(Dataset entries)
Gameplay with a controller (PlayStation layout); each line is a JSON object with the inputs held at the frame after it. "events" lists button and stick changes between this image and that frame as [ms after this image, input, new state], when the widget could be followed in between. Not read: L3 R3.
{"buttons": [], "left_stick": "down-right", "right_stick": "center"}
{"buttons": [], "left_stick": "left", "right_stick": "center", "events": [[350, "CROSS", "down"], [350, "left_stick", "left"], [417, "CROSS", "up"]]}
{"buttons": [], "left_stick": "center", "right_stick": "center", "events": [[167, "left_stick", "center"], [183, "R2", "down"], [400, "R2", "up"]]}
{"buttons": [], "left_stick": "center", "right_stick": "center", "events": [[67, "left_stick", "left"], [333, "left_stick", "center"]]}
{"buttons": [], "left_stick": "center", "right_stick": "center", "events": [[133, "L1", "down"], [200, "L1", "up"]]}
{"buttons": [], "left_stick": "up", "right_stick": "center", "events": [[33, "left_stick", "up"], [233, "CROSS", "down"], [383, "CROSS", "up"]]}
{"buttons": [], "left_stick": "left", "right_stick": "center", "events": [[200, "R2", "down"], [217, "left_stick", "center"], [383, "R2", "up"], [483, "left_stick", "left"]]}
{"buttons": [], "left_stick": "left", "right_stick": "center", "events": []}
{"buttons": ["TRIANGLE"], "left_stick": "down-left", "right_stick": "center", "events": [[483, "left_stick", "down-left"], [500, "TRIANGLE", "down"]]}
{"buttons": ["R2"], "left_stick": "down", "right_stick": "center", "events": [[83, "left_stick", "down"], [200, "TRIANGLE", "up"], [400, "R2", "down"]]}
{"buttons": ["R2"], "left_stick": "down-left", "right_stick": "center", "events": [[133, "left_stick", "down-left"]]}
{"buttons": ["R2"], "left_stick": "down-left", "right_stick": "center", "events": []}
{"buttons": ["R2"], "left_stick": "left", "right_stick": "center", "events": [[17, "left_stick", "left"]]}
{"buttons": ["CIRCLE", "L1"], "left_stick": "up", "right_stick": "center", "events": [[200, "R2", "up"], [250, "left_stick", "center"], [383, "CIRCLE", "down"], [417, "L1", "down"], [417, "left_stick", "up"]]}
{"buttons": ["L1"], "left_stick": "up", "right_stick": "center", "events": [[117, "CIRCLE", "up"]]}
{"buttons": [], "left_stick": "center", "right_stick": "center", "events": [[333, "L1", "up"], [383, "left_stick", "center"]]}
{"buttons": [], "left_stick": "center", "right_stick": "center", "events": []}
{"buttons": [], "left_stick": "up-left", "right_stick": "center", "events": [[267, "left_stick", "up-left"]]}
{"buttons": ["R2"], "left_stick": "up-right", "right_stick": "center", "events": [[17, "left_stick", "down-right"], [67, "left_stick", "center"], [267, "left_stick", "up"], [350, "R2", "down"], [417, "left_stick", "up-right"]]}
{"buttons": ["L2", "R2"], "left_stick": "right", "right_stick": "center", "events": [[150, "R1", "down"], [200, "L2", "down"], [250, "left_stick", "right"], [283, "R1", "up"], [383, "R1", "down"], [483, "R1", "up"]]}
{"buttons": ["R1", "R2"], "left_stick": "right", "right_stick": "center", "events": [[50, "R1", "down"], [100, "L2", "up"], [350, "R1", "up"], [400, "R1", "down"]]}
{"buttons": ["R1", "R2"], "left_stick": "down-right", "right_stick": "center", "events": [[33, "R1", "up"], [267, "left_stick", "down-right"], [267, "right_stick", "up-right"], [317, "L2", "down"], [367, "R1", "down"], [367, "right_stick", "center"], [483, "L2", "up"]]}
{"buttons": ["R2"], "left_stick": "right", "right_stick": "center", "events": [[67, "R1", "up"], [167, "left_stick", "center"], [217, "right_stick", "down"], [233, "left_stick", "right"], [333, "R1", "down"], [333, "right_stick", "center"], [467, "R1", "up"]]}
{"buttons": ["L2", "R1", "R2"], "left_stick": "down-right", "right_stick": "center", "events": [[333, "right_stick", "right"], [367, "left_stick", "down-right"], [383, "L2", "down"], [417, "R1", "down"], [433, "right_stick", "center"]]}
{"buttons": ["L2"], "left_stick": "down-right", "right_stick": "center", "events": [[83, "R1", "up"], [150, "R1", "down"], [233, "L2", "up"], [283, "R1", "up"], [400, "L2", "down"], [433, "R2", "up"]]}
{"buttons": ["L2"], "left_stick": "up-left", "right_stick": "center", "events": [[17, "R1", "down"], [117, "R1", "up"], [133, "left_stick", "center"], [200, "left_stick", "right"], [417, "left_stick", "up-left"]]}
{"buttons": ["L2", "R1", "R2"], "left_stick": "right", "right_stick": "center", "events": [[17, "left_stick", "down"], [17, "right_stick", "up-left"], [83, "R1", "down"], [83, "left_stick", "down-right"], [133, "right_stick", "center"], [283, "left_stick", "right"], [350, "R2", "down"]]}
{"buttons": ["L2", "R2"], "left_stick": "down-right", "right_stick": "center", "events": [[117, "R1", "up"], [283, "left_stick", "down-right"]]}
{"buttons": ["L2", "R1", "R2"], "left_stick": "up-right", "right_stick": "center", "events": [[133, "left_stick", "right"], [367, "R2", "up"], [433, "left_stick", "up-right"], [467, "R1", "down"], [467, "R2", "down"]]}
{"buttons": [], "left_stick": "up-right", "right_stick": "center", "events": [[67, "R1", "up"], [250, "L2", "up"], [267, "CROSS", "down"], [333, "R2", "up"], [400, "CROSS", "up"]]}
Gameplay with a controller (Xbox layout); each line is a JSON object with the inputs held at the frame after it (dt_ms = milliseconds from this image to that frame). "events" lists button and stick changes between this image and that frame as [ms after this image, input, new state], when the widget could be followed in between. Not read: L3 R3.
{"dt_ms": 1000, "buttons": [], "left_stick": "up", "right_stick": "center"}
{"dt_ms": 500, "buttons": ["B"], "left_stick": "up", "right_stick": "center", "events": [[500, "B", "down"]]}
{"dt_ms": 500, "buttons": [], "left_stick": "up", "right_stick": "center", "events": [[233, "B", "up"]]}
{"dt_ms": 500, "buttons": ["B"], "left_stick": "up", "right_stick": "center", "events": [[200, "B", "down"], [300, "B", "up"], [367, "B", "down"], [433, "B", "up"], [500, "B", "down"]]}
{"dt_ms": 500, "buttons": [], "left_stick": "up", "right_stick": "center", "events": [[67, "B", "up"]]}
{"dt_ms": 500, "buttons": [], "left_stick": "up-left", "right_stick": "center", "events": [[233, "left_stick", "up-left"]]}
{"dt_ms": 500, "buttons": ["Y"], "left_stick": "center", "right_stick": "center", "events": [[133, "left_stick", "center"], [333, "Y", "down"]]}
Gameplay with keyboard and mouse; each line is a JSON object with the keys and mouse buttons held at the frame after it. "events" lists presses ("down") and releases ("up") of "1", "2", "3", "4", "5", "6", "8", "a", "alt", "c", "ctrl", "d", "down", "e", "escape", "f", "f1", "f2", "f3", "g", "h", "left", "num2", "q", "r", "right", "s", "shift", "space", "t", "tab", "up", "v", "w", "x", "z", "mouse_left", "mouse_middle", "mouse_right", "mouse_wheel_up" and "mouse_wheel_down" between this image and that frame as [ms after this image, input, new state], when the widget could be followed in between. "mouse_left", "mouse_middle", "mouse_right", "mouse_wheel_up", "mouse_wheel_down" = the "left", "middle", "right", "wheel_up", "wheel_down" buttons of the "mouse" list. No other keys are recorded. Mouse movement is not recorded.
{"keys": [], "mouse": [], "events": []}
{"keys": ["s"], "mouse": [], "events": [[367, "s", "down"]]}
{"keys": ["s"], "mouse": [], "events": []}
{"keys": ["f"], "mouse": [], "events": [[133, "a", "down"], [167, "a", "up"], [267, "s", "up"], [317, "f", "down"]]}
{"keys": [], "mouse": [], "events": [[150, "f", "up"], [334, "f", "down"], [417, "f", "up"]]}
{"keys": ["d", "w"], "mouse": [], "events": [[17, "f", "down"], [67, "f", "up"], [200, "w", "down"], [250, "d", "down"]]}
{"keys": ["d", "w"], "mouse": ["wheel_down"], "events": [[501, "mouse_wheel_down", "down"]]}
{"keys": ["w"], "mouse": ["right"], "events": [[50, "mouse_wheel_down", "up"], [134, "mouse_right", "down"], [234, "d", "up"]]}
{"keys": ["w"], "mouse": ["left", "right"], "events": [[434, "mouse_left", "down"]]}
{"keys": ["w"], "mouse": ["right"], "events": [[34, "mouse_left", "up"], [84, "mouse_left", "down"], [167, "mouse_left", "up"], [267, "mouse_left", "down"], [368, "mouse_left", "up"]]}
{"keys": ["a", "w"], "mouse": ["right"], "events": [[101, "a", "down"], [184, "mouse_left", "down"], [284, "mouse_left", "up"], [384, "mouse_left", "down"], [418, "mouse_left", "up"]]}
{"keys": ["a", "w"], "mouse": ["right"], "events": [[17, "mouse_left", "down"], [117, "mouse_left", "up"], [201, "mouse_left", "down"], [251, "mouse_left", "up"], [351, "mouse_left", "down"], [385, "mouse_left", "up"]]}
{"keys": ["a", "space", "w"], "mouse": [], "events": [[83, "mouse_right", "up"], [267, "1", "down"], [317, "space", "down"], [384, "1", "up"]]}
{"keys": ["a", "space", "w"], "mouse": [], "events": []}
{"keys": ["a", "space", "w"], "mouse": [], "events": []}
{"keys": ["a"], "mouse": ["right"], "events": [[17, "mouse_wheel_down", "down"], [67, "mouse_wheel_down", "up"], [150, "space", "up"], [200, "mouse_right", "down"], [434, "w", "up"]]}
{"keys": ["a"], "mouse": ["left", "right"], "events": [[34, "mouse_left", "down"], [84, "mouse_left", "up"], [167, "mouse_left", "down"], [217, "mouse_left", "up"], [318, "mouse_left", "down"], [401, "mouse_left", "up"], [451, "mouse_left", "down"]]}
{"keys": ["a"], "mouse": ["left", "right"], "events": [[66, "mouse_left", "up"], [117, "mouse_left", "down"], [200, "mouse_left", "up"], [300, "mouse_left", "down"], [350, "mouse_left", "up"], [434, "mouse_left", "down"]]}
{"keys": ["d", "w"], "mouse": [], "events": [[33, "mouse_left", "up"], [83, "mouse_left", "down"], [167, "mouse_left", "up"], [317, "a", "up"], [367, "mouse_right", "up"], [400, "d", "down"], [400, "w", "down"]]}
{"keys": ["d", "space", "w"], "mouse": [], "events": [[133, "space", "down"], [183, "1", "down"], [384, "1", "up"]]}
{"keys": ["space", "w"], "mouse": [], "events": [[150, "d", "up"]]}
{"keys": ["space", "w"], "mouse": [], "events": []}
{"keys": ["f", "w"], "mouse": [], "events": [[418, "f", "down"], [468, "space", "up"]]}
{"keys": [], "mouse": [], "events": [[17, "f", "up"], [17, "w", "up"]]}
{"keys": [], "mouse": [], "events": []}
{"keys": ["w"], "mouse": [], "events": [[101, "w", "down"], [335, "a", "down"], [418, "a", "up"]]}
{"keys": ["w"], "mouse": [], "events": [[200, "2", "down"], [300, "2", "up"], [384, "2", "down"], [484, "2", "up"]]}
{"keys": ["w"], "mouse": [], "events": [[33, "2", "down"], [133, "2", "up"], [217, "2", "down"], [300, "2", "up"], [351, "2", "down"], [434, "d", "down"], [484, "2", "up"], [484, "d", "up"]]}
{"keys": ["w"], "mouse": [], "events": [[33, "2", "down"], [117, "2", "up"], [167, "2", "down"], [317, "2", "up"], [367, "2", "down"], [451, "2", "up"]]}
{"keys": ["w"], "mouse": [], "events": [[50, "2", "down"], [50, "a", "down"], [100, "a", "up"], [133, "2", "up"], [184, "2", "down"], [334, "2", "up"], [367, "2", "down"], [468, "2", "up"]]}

> The task
The answer should consist of every line above in which "TRIANGLE" appears.

> Result for this task
{"buttons": ["TRIANGLE"], "left_stick": "down-left", "right_stick": "center", "events": [[483, "left_stick", "down-left"], [500, "TRIANGLE", "down"]]}
{"buttons": ["R2"], "left_stick": "down", "right_stick": "center", "events": [[83, "left_stick", "down"], [200, "TRIANGLE", "up"], [400, "R2", "down"]]}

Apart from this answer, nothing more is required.